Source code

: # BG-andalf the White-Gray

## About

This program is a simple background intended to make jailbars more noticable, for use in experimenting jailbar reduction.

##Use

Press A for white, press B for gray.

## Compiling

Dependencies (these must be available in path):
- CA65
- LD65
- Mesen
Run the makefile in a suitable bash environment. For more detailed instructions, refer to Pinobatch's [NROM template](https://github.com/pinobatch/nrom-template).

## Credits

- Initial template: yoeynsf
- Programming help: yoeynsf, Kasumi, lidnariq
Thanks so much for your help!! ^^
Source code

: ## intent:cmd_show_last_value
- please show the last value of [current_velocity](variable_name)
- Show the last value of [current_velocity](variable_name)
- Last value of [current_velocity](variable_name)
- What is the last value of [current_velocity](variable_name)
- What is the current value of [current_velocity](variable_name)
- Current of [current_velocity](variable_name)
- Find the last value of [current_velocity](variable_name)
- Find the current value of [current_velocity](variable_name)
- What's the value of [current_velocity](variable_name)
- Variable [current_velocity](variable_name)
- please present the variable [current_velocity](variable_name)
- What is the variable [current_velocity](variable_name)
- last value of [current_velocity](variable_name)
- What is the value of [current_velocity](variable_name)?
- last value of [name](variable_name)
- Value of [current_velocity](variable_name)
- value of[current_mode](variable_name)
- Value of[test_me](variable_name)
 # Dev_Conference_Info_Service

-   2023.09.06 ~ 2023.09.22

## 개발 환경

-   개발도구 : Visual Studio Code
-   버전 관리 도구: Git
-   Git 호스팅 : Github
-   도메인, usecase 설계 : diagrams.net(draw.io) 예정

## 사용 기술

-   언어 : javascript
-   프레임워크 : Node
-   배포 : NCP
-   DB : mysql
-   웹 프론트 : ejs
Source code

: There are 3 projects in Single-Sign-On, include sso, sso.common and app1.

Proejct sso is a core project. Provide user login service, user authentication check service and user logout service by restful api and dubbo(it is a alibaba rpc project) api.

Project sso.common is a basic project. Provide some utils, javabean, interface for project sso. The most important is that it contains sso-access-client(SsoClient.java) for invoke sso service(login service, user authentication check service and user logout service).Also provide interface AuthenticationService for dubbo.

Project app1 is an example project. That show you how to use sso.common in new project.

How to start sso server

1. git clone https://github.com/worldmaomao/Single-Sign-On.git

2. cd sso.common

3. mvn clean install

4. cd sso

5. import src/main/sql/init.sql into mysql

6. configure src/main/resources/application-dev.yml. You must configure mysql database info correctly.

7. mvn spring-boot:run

* * * * * * *

→ **About this exercise**: Repeat the material word for word.

→ **Your response**:
Source code

: # BG-andalf the White-Gray

## About

This program is a simple background intended to make jailbars more noticable, for use in experimenting jailbar reduction.

##Use

Press A for white, press B for gray.

## Compiling

Dependencies (these must be available in path):
- CA65
- LD65
- Mesen
Run the makefile in a suitable bash environment. For more detailed instructions, refer to Pinobatch's [NROM template](https://github.com/pinobatch/nrom-template).

## Credits

- Initial template: yoeynsf
- Programming help: yoeynsf, Kasumi, lidnariq
Thanks so much for your help!! ^^
Source code

: ## intent:cmd_show_last_value
- please show the last value of [current_velocity](variable_name)
- Show the last value of [current_velocity](variable_name)
- Last value of [current_velocity](variable_name)
- What is the last value of [current_velocity](variable_name)
- What is the current value of [current_velocity](variable_name)
- Current of [current_velocity](variable_name)
- Find the last value of [current_velocity](variable_name)
- Find the current value of [current_velocity](variable_name)
- What's the value of [current_velocity](variable_name)
- Variable [current_velocity](variable_name)
- please present the variable [current_velocity](variable_name)
- What is the variable [current_velocity](variable_name)
- last value of [current_velocity](variable_name)
- What is the value of [current_velocity](variable_name)?
- last value of [name](variable_name)
- Value of [current_velocity](variable_name)
- value of[current_mode](variable_name)
- Value of[test_me](variable_name)
 # Dev_Conference_Info_Service

-   2023.09.06 ~ 2023.09.22

## 개발 환경

-   개발도구 : Visual Studio Code
-   버전 관리 도구: Git
-   Git 호스팅 : Github
-   도메인, usecase 설계 : diagrams.net(draw.io) 예정

## 사용 기술

-   언어 : javascript
-   프레임워크 : Node
-   배포 : NCP
-   DB : mysql
-   웹 프론트 : ejs
Source code

: There are 3 projects in Single-Sign-On, include sso, sso.common and app1.

Proejct sso is a core project. Provide user login service, user authentication check service and user logout service by restful api and dubbo(it is a alibaba rpc project) api.

Project sso.common is a basic project. Provide some utils, javabean, interface for project sso. The most important is that it contains sso-access-client(SsoClient.java) for invoke sso service(login service, user authentication check service and user logout service).Also provide interface AuthenticationService for dubbo.

Project app1 is an example project. That show you how to use sso.common in new project.

How to start sso server

1. git clone https://github.com/worldmaomao/Single-Sign-On.git

2. cd sso.common

3. mvn clean install

4. cd sso

5. import src/main/sql/init.sql into mysql

6. configure src/main/resources/application-dev.yml. You must configure mysql database info correctly.

7. mvn spring-boot:run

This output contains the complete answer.